Le contrat de travail de M. [K] conclu le 13 décembre 2004 stipule en son article 2.4 : « votre ancienneté acquise ultérieurement au sein de l'APAVE sera reprise conformément aux dispositions conventionnelles, soit à votre date d'entrée en fonction, votre ancienneté sera de 18 ans et 5 mois ».
A la date de signature du contrat de travail, l'article 29 de la convention collective relatif à l'indemnité de licenciement prévoyait que, lorsque l'ingénieur ou cadre aura perçu une indemnité de congédiement lors de la rupture d'un contrat de travail conclu antérieurement avec le même employeur, l'ancienneté prise à l'époque en considération sera déduite de celle à retenir pour l'attribution de l'indemnité de congédiement due à l'intéressé.

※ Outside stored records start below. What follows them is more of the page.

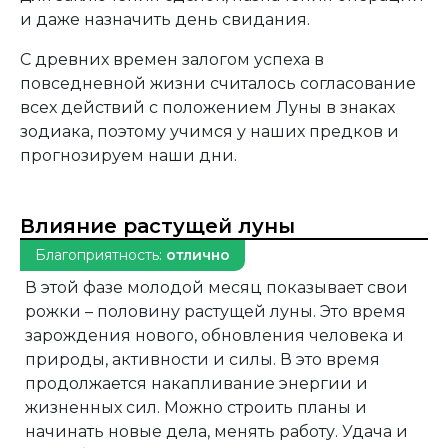
и даже назначить день свидания.
С древних времен залогом успеха в
повседневной жизни считалось согласование
всех действий с положением Луны в знаках
зодиака, поэтому учимся у наших предков и
прогнозируем наши дни.
Влияние растущей луны
Благоприятность:
отлично
В этой фазе молодой месяц показывает свои
рожки – половину растущей луны. Это время
зарождения нового, обновления человека и
природы, активности и силы. В это время
продолжается накапливание энергии и
жизненных сил. Можно строить планы и
начинать новые дела, менять работу. Удача и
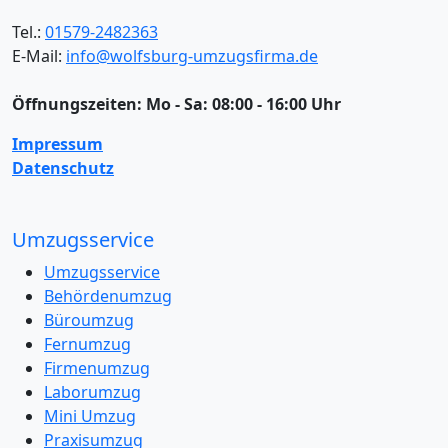
Tel.:
01579-2482363
E-Mail:
info@wolfsburg-umzugsfirma.de
Öffnungszeiten:
Mo - Sa: 08:00 - 16:00 Uhr
Impressum
Datenschutz
Umzugsservice
Umzugsservice
Behördenumzug
Büroumzug
Fernumzug
Firmenumzug
Laborumzug
Mini Umzug
Praxisumzug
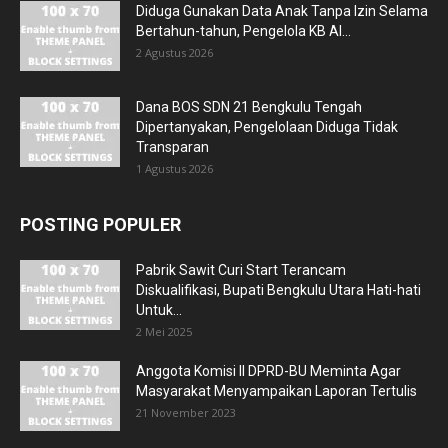
Diduga Gunakan Data Anak Tanpa Izin Selama
Bertahun-tahun, Pengelola KB Al...
2 Agustus 2026
Dana BOS SDN 21 Bengkulu Tengah
Dipertanyakan, Pengelolaan Diduga Tidak
Transparan
1 Agustus 2026
POSTING POPULER
Pabrik Sawit Curi Start Terancam
Diskualifikasi, Bupati Bengkulu Utara Hati-hati
Untuk...
2 Mei 2025
Anggota Komisi II DPRD-BU Meminta Agar
Masyarakat Menyampaikan Laporan Tertulis
21 November 2023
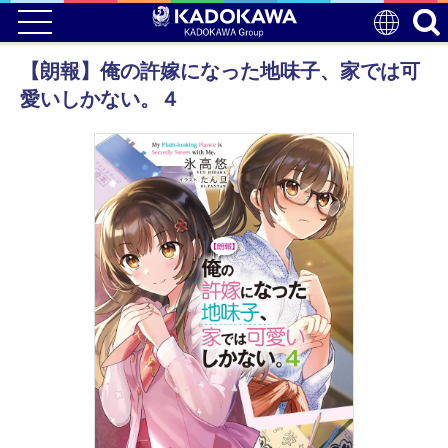
【朗報】俺の許嫁になった地味子、家では可
愛いしかない。４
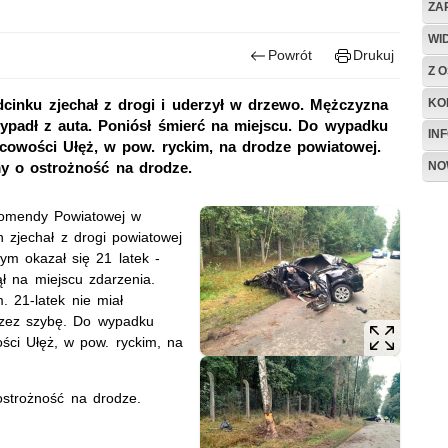
ZA
WI
Powrót
Drukuj
Z O
KO
dcinku zjechał z drogi i uderzył w drzewo. Mężczyzna
wypadł z auta. Poniósł śmierć na miejscu. Do wypadku
IN
scowości Ułęż, w pow. ryckim, na drodze powiatowej.
NO
y o ostrożność na drodze.
Komendy Powiatowej w
 zjechał z drogi powiatowej
ym okazał się 21 latek -
ł na miejscu zdarzenia.
 21-latek nie miał
rzez szybę. Do wypadku
ści Ułęż, w pow. ryckim, na
ostrożność na drodze.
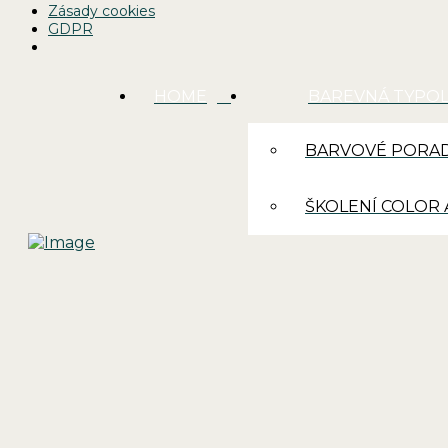
Zásady cookies
GDPR
HOME
BAREVNÁ TYPO
BARVOVÉ PORAD
ŠKOLENÍ COLOR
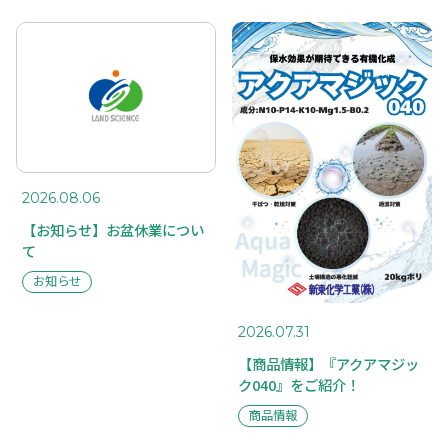
2026.08.06
【お知らせ】お盆休業につい
て
お知らせ
2026.07.31
【商品情報】『アクアマジッ
ク040』をご紹介！
商品情報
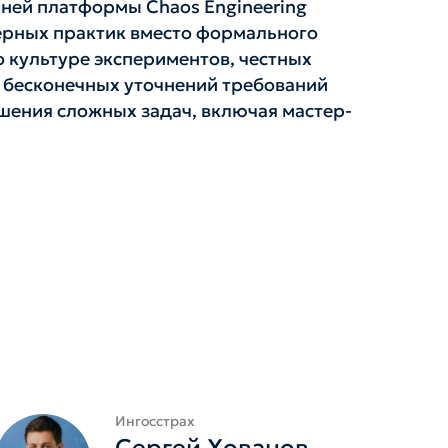
енней платформы Chaos Engineering
рных практик вместо формального
 культуре экспериментов, честных
о бесконечных уточнений требований
шения сложных задач, включая мастер-
Ингосстрах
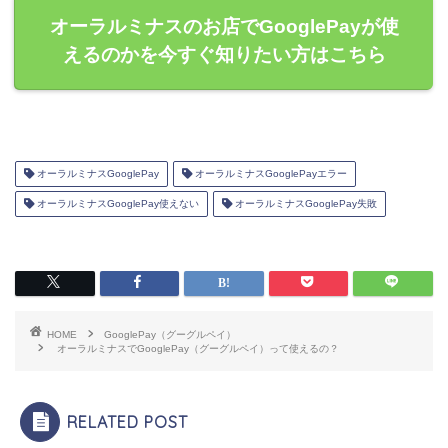
オーラルミナスのお店でGooglePayが使
えるのかを今すぐ知りたい方はこちら
オーラルミナスGooglePay
オーラルミナスGooglePayエラー
オーラルミナスGooglePay使えない
オーラルミナスGooglePay失敗
HOME
GooglePay（グーグルペイ）
オーラルミナスでGooglePay（グーグルペイ）って使えるの？
RELATED POST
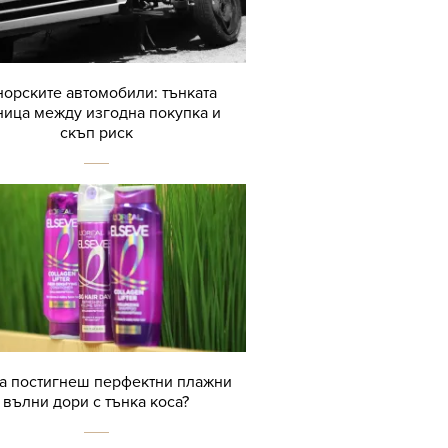
орските автомобили: тънката
ница между изгодна покупка и
скъп риск
да постигнеш перфектни плажни
вълни дори с тънка коса?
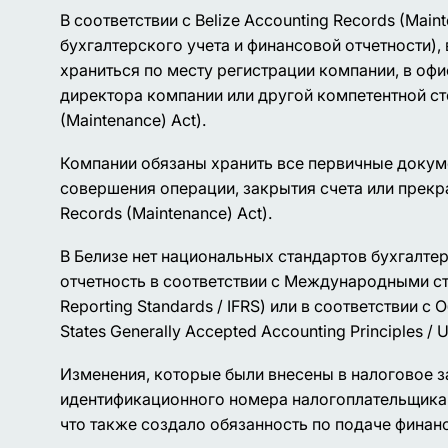
В соответствии с Belize Accounting Records (Ma
бухгалтерского учета и финансовой отчетности)
храниться по месту регистрации компании, в офи
директора компании или другой компетентной стор
(Maintenance) Act).
Компании обязаны хранить все первичные докумен
совершения операции, закрытия счета или прекра
Records (Maintenance) Act).
В Белизе нет национальных стандартов бухгалте
отчетность в соответствии с Международными стан
Reporting Standards / IFRS) или в соответствии
States Generally Accepted Accounting Principles / 
Изменения, которые были внесены в налоговое з
идентификационного номера налогоплательщика (
что также создало обязанность по подаче финан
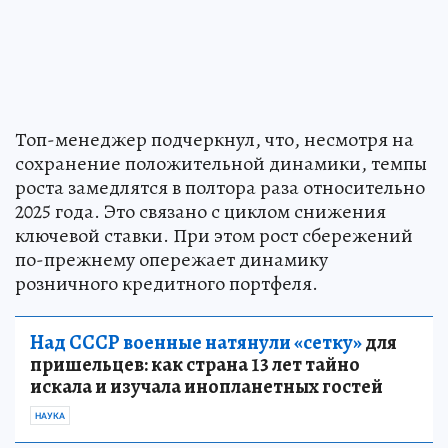
Топ-менеджер подчеркнул, что, несмотря на
сохранение положительной динамики, темпы
роста замедлятся в полтора раза относительно
2025 года. Это связано с циклом снижения
ключевой ставки. При этом рост сбережений
по-прежнему опережает динамику
розничного кредитного портфеля.
Над СССР военные натянули «сетку»
для
пришельцев: как страна 13 лет тайно
искала и изучала инопланетных гостей
НАУКА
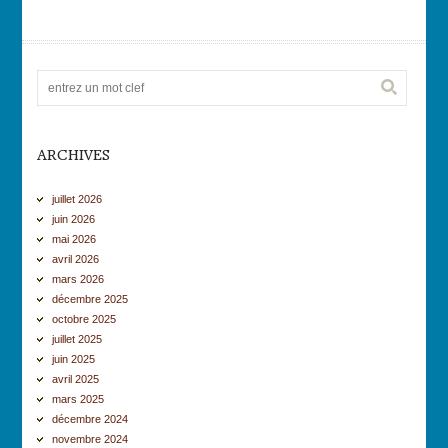
ARCHIVES
juillet 2026
juin 2026
mai 2026
avril 2026
mars 2026
décembre 2025
octobre 2025
juillet 2025
juin 2025
avril 2025
mars 2025
décembre 2024
novembre 2024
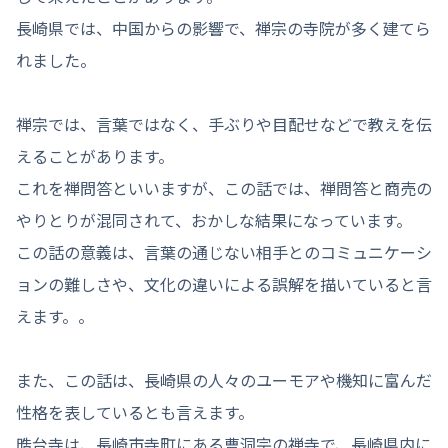
長崎県では、中国からの影響で、禅宗の寺院が多く建てら
れました。
禅宗では、言葉ではなく、手ぶりや目配せなどで教えを伝
えることがあります。
これを禅問答といいますが、この話では、禅問答と商売の
やりとりが混同されて、おかしな結果になっています。
この話の意義は、言葉の通じない相手とのコミュニケーシ
ョンの難しさや、文化の違いによる誤解を描いていると言
えます。。
また、この話は、長崎県の人々のユーモアや機知に富んだ
性格を表しているとも言えます。
晧台寺は、長崎市寺町にある曹洞宗の禅寺で、長崎県内に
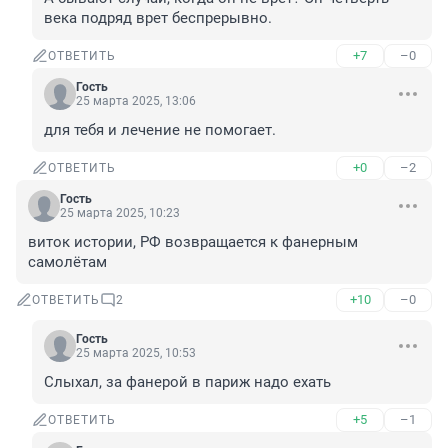
века подряд врет беспрерывно.
+7
–0
ОТВЕТИТЬ
Гость
25 марта 2025, 13:06
для тебя и лечение не помогает.
+0
–2
ОТВЕТИТЬ
Гость
25 марта 2025, 10:23
виток истории, РФ возвращается к фанерным 
самолётам
+10
–0
ОТВЕТИТЬ
2
Гость
25 марта 2025, 10:53
Слыхал, за фанерой в париж надо ехать
+5
–1
ОТВЕТИТЬ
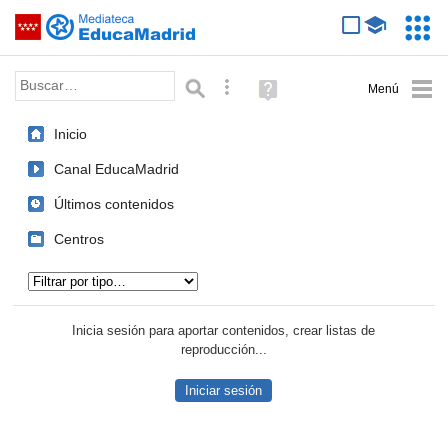
Mediateca de EducaMadrid
Saltar navegación
Servic
Educa
Palabra o frase:
Búsqueda avanzada
Ayuda
(en
ventana
Inicio
nueva)
Canal EducaMadrid
Últimos contenidos
Centros
Tipo de contenido:
Inicia sesión para aportar contenidos, crear listas de
reproducción...
Iniciar sesión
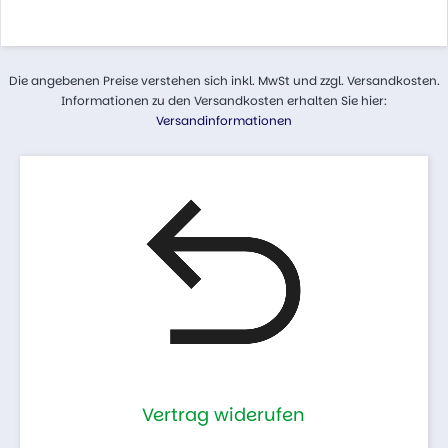
Die angebenen Preise verstehen sich inkl. MwSt und zzgl. Versandkosten.
Informationen zu den Versandkosten erhalten Sie hier:
Versandinformationen
Vertrag widerufen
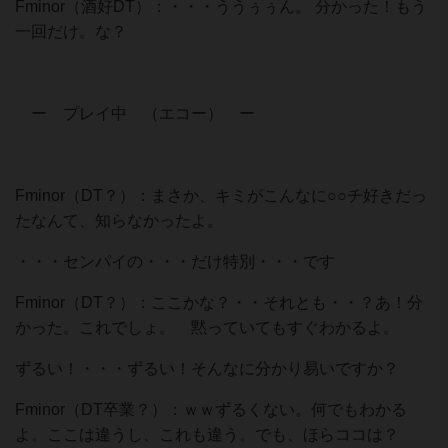
Fminor（酒好DT）：・・・ううぅぅん。 分かった！もう
一回だけ。な？
ー プレイ中 （エコー） ー
Fminor（DT？）：まさか、キミがこんなに○○チ好きだっ
たなんて、知らなかったよ。
・・・センパイの・・・だけ特別・・・です
Fminor（DT？）：ここかな？・・それとも・・？あ！分
かった。これでしょ。 黙っていてもすぐわかるよ。
ずるい！・・・ずるい！そんなに分かり易いですか？
Fminor（DT卒業？）：ｗｗずるくない。何でもわかる
よ。ここは違うし、これも違う。でも、ほらココは？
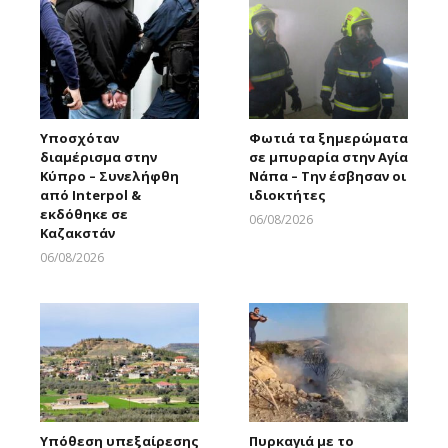
Υποσχόταν
Φωτιά τα ξημερώματα
διαμέρισμα στην
σε μπυραρία στην Αγία
Κύπρο – Συνελήφθη
Νάπα – Την έσβησαν οι
από Interpol &
ιδιοκτήτες
εκδόθηκε σε
06/08/2026
Καζακστάν
Larnakaonline
06/08/2026
Larnakaonline
Υπόθεση υπεξαίρεσης
Πυρκαγιά με το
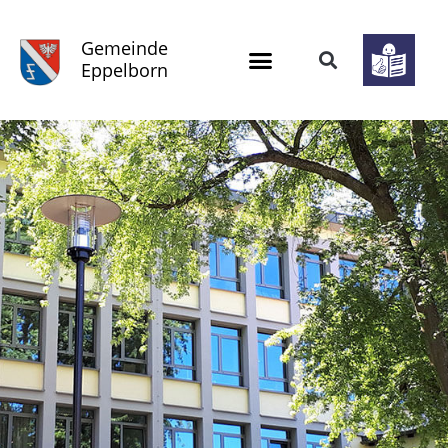
Gemeinde
Eppelborn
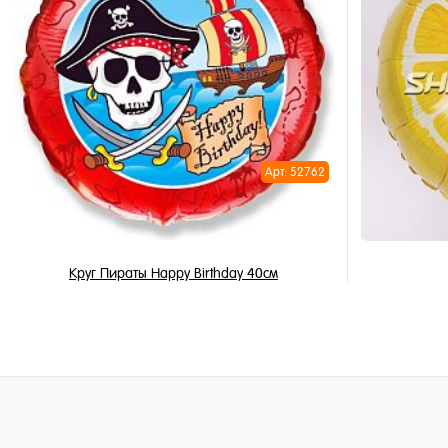
В корзину
Купить в 
Купить в 1 клик
В избран
В избранное
В наличи
В наличии
Арт: 52762
Круг Пираты Happy Birthday 40см
450 ₽
315 ₽
/ шт
В корзину
Купить в 1 клик
Купить в 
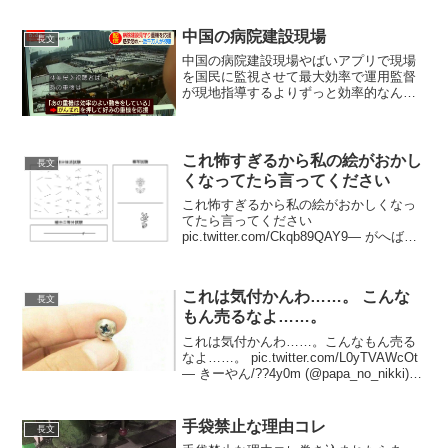
中国の病院建設現場
長文
中国の病院建設現場やばいアプリで現場
を国民に監視させて最大効率で運用監督
が現地指導するよりずっと効率的なんだ
ろな pic.twitter.com/MSJ9IE1Dwl— ゆる
ふわ怪電波☆埼玉 (@yuruhuwa_kdenpa)
2020年...
これ怖すぎるから私の絵がおかし
長文
くなってたら言ってください
これ怖すぎるから私の絵がおかしくなっ
てたら言ってください
pic.twitter.com/Ckqb89QAY9— がへば
り???♀????? (@gahaha7712) September
27, 2020 『絵がおかしくなっている』右
向き...
これは気付かんわ……。 こんな
長文
もん売るなよ……。
これは気付かんわ……。こんなもん売る
なよ……。 pic.twitter.com/L0yTVAWcOt
— きーやん/??4y0m (@papa_no_nikki)
March 11, 2023 遅くなってすいませんと
思いながら出たら10代くら...
手袋禁止な理由コレ
長文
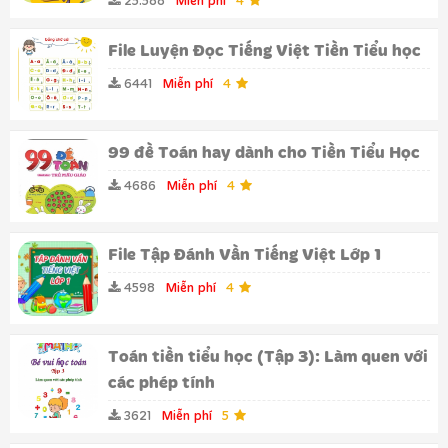
25.588
Miễn phí
4
File Luyện Đọc Tiếng Việt Tiền Tiểu học
6441
Miễn phí
4
99 đề Toán hay dành cho Tiền Tiểu Học
4686
Miễn phí
4
File Tập Đánh Vần Tiếng Việt Lớp 1
4598
Miễn phí
4
Toán tiền tiểu học (Tập 3): Làm quen với
các phép tính
3621
Miễn phí
5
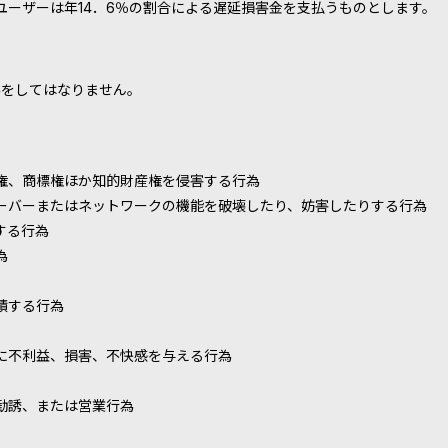
ーザーは年14．6％の割合による遅延損害金を支払うものとします。
為をしてはなりません。
権、商標権ほか知的財産権を侵害する行為
ーバーまたはネットワークの機能を破壊したり、妨害したりする行為
する行為
為
積する行為
に不利益、損害、不快感を与える行為
勧誘、または営業行為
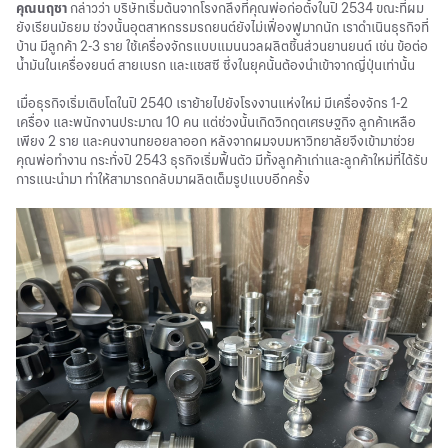
คุณนฤชา
กล่าวว่า บริษัทเริ่มต้นจากโรงกลึงที่คุณพ่อก่อตั้งในปี 2534 ขณะที่ผม
ยังเรียนมัธยม ช่วงนั้นอุตสาหกรรมรถยนต์ยังไม่เฟื่องฟูมากนัก เราดำเนินธุรกิจที่
บ้าน มีลูกค้า 2-3 ราย ใช้เครื่องจักรแบบแมนนวลผลิตชิ้นส่วนยานยนต์ เช่น ข้อต่อ
น้ำมันในเครื่องยนต์ สายเบรก และแชสซี ซึ่งในยุคนั้นต้องนำเข้าจากญี่ปุ่นเท่านั้น
เมื่อธุรกิจเริ่มเติบโตในปี 2540 เราย้ายไปยังโรงงานแห่งใหม่ มีเครื่องจักร 1-2
เครื่อง และพนักงานประมาณ 10 คน แต่ช่วงนั้นเกิดวิกฤตเศรษฐกิจ ลูกค้าเหลือ
เพียง 2 ราย และคนงานทยอยลาออก หลังจากผมจบมหาวิทยาลัยจึงเข้ามาช่วย
คุณพ่อทำงาน กระทั่งปี 2543 ธุรกิจเริ่มฟื้นตัว มีทั้งลูกค้าเก่าและลูกค้าใหม่ที่ได้รับ
การแนะนำมา ทำให้สามารถกลับมาผลิตเต็มรูปแบบอีกครั้ง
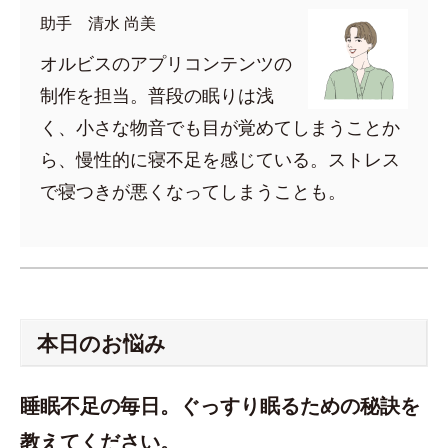
助手 清水 尚美
オルビスのアプリコンテンツの
制作を担当。普段の眠りは浅
く、小さな物音でも目が覚めてしまうことか
ら、慢性的に寝不足を感じている。ストレス
で寝つきが悪くなってしまうことも。
本日のお悩み
睡眠不足の毎日。ぐっすり眠るための秘訣を
教えてください。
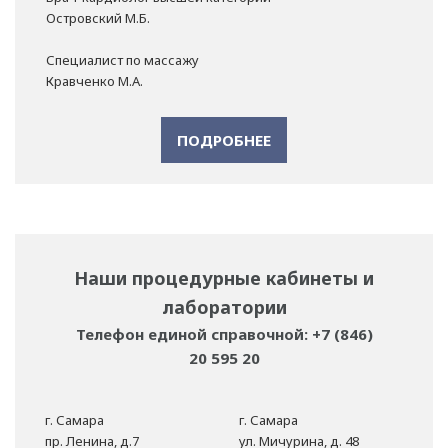
Островский М.Б.
Специалист по массажу
Кравченко М.А.
ПОДРОБНЕЕ
Наши процедурные кабинеты и
лаборатории
Телефон единой справочной: +7 (846)
20 595 20
г. Самара
г. Самара
пр. Ленина, д.7
ул. Мичурина, д. 48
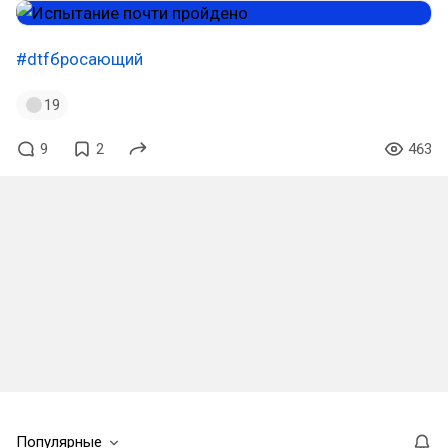
#dtfбросающий
19
9
2
463
Популярные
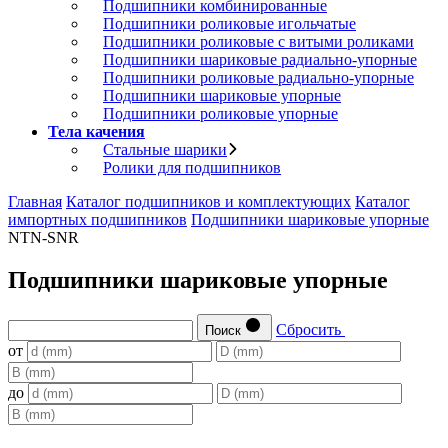
Подшипники комбинированные
Подшипники роликовые игольчатые
Подшипники роликовые с витыми роликами
Подшипники шариковые радиально-упорные
Подшипники роликовые радиально-упорные
Подшипники шариковые упорные
Подшипники роликовые упорные
Тела качения
Стальные шарики
Ролики для подшипников
Главная
Каталог подшипников и комплектующих
Каталог
импортных подшипников
Подшипники шариковые упорные
NTN-SNR
Подшипники шариковые упорные
Сбросить
Поиск
от
до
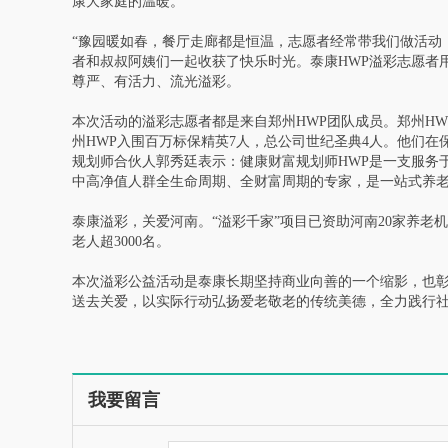
康大家庭的温暖。
“豫园暖如春，餐厅走廊都是恒温，志愿者经常带我们做活动
者和叔叔阿姨们一起收获了快乐时光。泰康HWP溢彩志愿者
尊严、有活力、流光溢彩。
本次活动的溢彩志愿者都是来自郑州HWP团队成员。郑州HWP项
州HWP入围百万标保精英7人，总公司世纪圣典4人。他们
规划师合伙人郭秀廷表示：健康财富规划师HWP是一支服务
中高净值人群全生命周期、全财富周期的专家，是一站式养
泰康溢彩，关爱河南。“溢彩千家”项目已资助河南20家养老机构
老人超3000名。
本次溢彩公益活动是泰康长期坚持商业向善的一个缩影，也彰
送去关爱，以实际行动弘扬爱老敬老的传统美德，全力践行
我要留言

L'article 29 modifié par l'avenant du 21 juin 2010 étendu par arrêté du 17 décembre 2010 qui prévoit désormais que, par dérogation à l'article 10, la durée des contrats de travail antérieurs avec la même entreprise n'est pas prise en compte pour la détermination de l'ancienneté servant au calcul de l'indemnité de licenciement est donc moins favorable que le contrat de travail contenant une clause expresse de reprise de l'ancienneté du salarié, laquelle impliquait, à la date de signature du contrat, un calcul de l'indemnité conventionnelle de licenciement prenant en compte la durée du contrat de travail antérieur avec le même employeur, à condition qu'aucune indemnité de congédiement n'ait été versée lors de la rupture de ce contrat.
Aucune indemnité de congédiement n'ayant été versée au salarié lors de la rupture de son premier contrat de travail, l'ancienneté de M. [K], acquise lors de la seconde embauche, soit 18 ans et 5 mois, doit être prise en compte pour la détermination de l'ancienneté servant au calcul de l'indemnité de licenciement.
Il convient en conséquence de confirmer le jugement en ce qu'il a condamné la société à payer au salarié la somme de 49 296 euros, dont le calcul n'est pas discuté, à titre de solde d'indemnité de licenciement.
Sur la demande de dommages et intérêts
La société fait valoir que sa position est parfaitement fondée et conforme aux dispositions conventionnelles et contractuelles.
Le salarié fait valoir que la relation de travail n'avait pas été totalement interrompue puisqu'il a continué à travailler pour l'APAVE en qualité de prestataire extérieur et que c'est avec une mauvaise foi évidente que cette dernière n'a pas voulu respecter les dispositions contractuelles relatives à son ancienneté lors du calcul de l'indemnité de licenciement, que la société a fait preuve d'une résistance abusive en ne réglant pas ce solde d'indemnité et qu'il a subi un préjudice moral en raison de l'attitude adoptée par la société à son égard, alors qu'il s'était investi durant plus de 30 ans dans l'entreprise et n'a cessé son activité que pour des raisons de santé.
****
L'employeur a pu, de bonne foi, estimer que les nouvelles dispositions de la convention collective étaient applicables à la situation de M. [K].
Le salarié ne rapporte pas la preuve d'une faute commise par l'employeur, ni d'une exécution déloyale du contrat de travail.
Le jugement qui a rejeté la demande de dommages et intérêts pour résistance abusive et exécution déloyale du contrat de travail formée par M. [K] doit être confirmé.
La société APAVE dont le recours est rejeté est condamnée aux dépens d'appel et à payer à M. [K] la somme de 2 000 euros en application de l'article 700 du code de procédure civile en cause d'appel.
PAR CES MOTIFS
Statuant publiquement par arrêt mis à disposition au greffe et contradictoirement :
CONFIRME le jugement
CONDAMNE la société APAVE aux dépens d'appel
CONDAMNE la société APAVE à payer à M. [W] [K] la somme de 2000 euros en application de l'article 700 du code de procédure civile en cause d'appel.